Molecular structural heterogeneity of bisphenols governs their serum albumin binding

Bisphenol A (BPA) and its analogs (bisphenol F, BPF: bisphenol AF, BPAF: bisphenol S, BPS; and tetrabromobisphenol A, TBBPA) are transported by blood and bind estrogen receptors of target organs or cells. They were confirmed to bind human serum albumin (HSA) in blood, and the binding constants of BPA (5.14 x 10(3) M-1), BPF (1.05 x 10(4) M-1). and BPS (7.89 x 10(3) M-1) determined via equilibrium dialysis shows moderate binding ability with multiple binding sites. The HSA-water partition coefficients (log K-HW > 3) are greater than their octanol-water distribution coefficients, and may follow the order: TBBPA > BPAF > BPA (3.75) > BPF (3.61) > BPS (3.27). Functional groups and substitutions of bisphenols (BPs) determine the fluorescence quenching of Trp214 in HSA. The effects follow: TBBPA (4.41 x 10(14) M-1 s(-1)) BPS (4.08 x 10(12) M-1 s(-1)) > BPAF (1.20 x 10(12) M-1 s(-1)) > BPF (3.06 x 10(11) M-1 s(-1)) approximate to BPA (4.47 x 10(11) M-1 s(-1)), which is in line with the molecular docking results.

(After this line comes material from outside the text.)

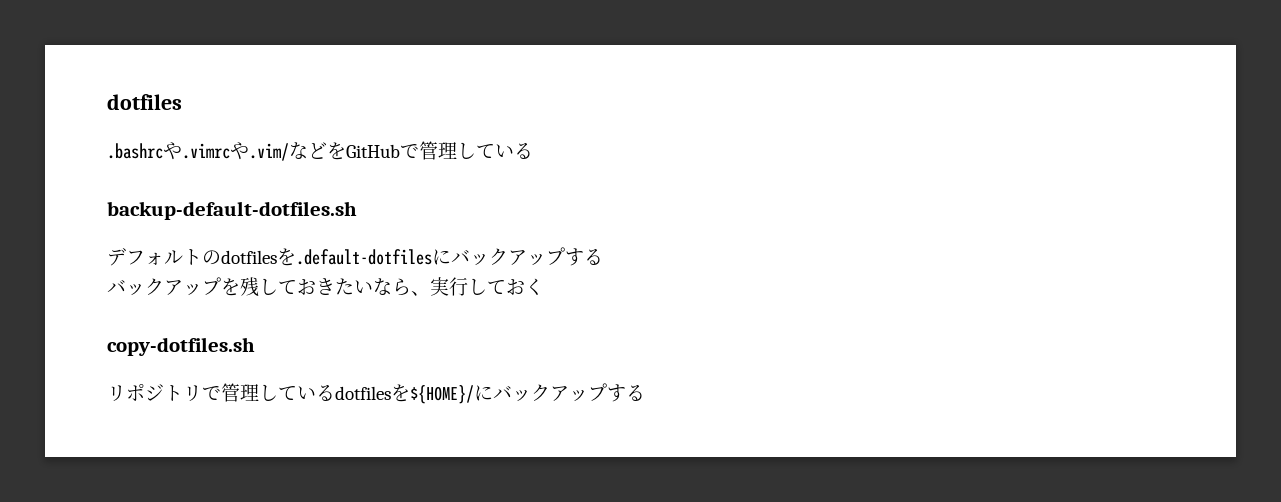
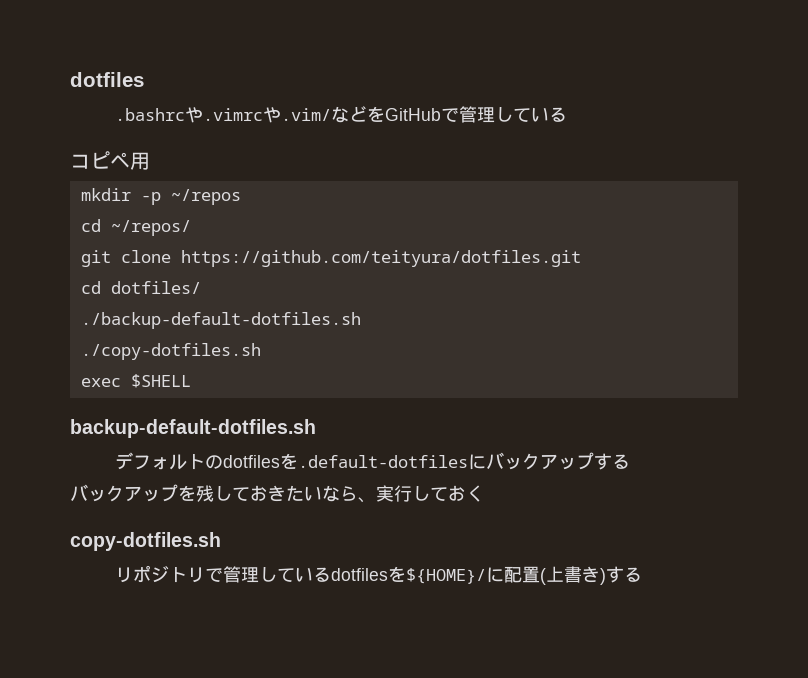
(533, 151) none -> [70,151,150,170] [80,188,241,205] [80,219,191,236] [80,250,581,267] [80,281,201,294] [80,312,361,329] [80,343,261,360] [80,374,191,388] // コピペ用 // mkdir -p ~/repos // cd ~/repos/ // git clone https://github.com/teityura/dotfiles.git // cd dotfiles/ // ./backup-default-dotfiles.sh // ./copy-dotfiles.sh // exec $SHELL
[493,383,607,402] バックアップ -> [503,566,606,585] 配置(上書き)

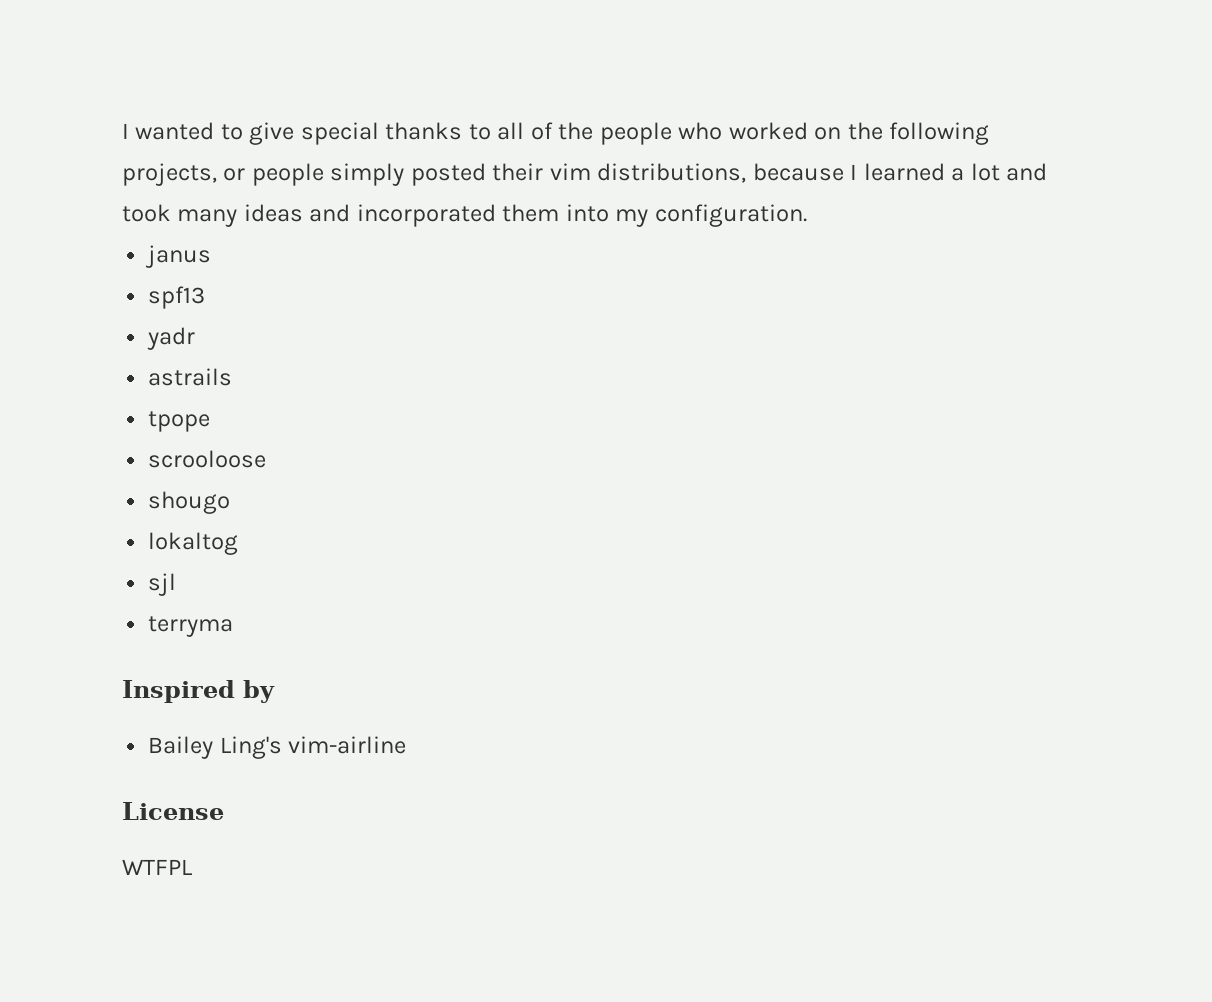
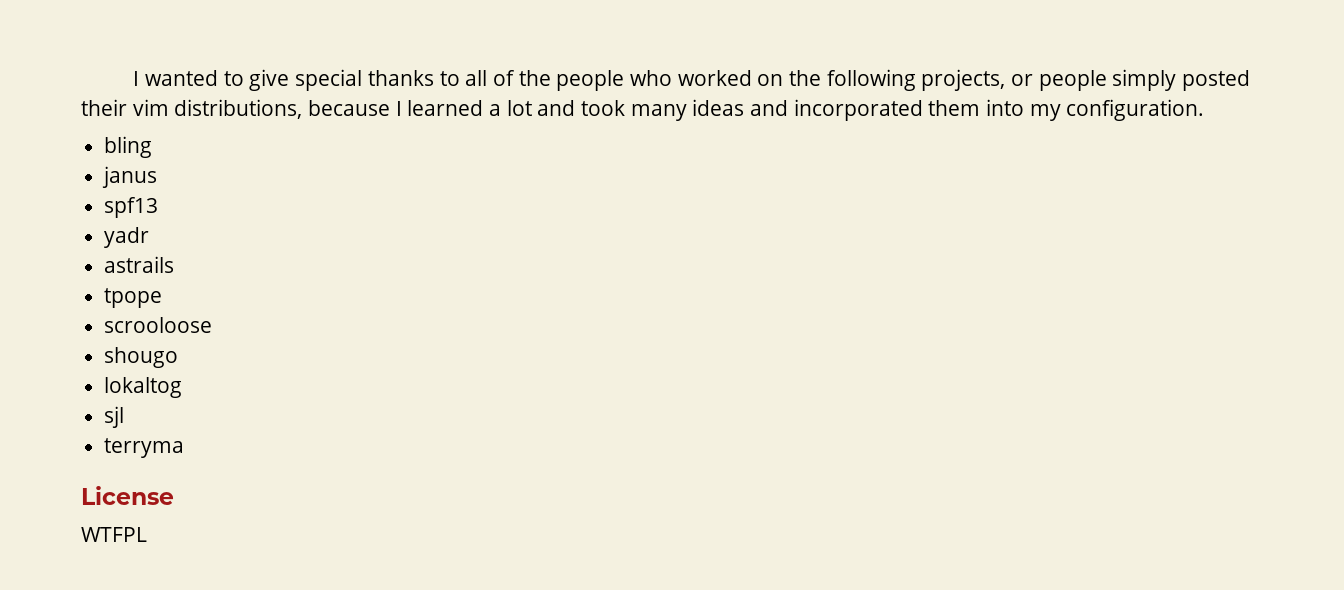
(807, 215) none -> [104,136,153,158] // bling
[122,680,275,703] [148,736,407,759] // Inspired by // Bailey Ling's vim-airline -> (185, 448) none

In this process, the enzymatic characteristics of HSA were changed simultaneously, as evidenced by decreased K-m and V-max except for BPS (increased K-m and V-ma(x)) and increased catalytic efficiency, which may improve the hydrolysis of other drugs. However, the native conformation of the protein underwent locally adaptive changes due to the reversible binding. Overall, these data provide a mechanistic explanation for the transport of BPs in human blood, which may affect their retention and toxicity. (C) 2021 Published by Elsevier B.V.

Automated summary

Bisphenol A and its analogs are transported by blood and bind estrogen receptors in target organs or cells, with moderate binding ability to human serum albumin. This interaction may influence their retention and toxicity in the bloodstream.